_DATA SEGMENT:_

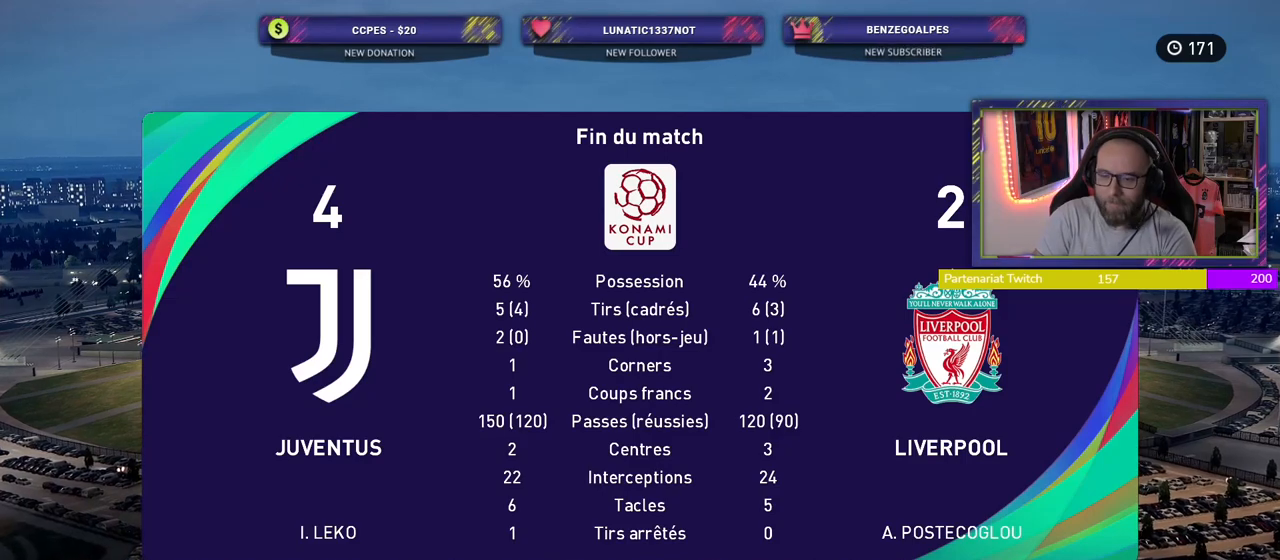
{"buttons": [], "left_stick": "center", "right_stick": "center", "events": []}
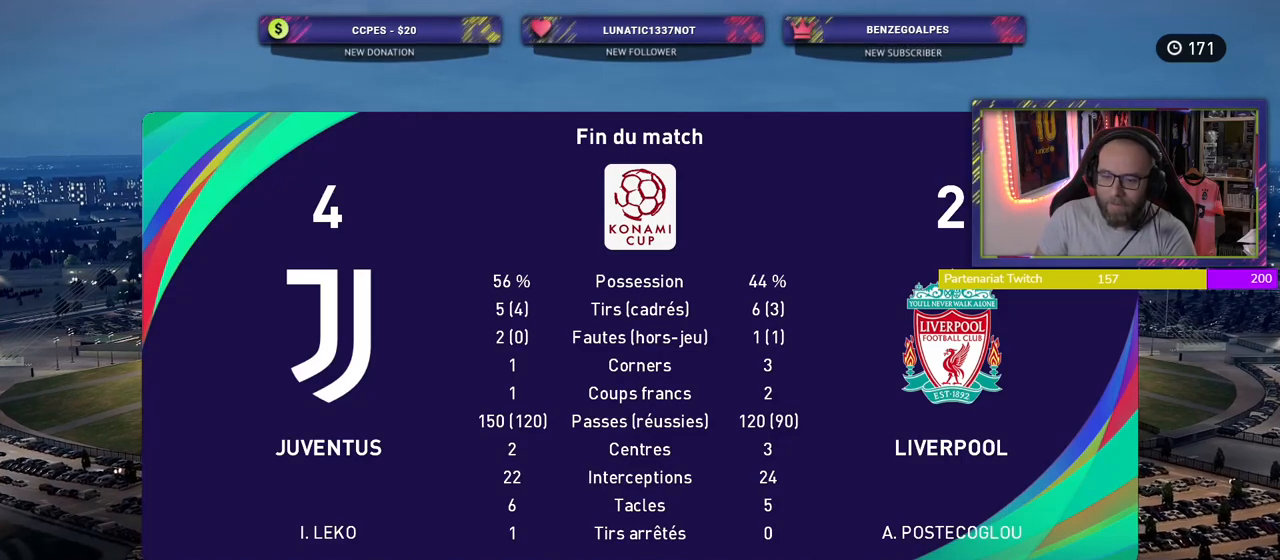
{"buttons": ["CROSS"], "left_stick": "center", "right_stick": "center", "events": [[460, "CROSS", "down"]]}
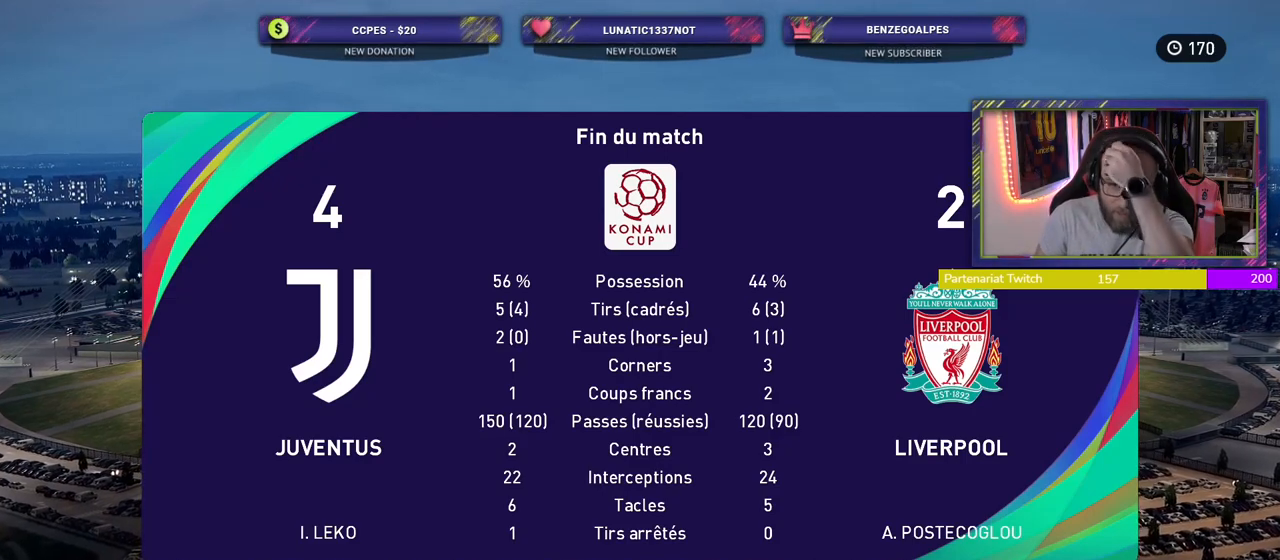
{"buttons": [], "left_stick": "center", "right_stick": "center", "events": [[120, "CROSS", "up"]]}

_YOUR ASSIGNMENT:_
Copy out every line from the material above where the string "CROSS" turns up.

_ANSWER TO THE EXERCISE:_
{"buttons": ["CROSS"], "left_stick": "center", "right_stick": "center", "events": [[460, "CROSS", "down"]]}
{"buttons": [], "left_stick": "center", "right_stick": "center", "events": [[120, "CROSS", "up"]]}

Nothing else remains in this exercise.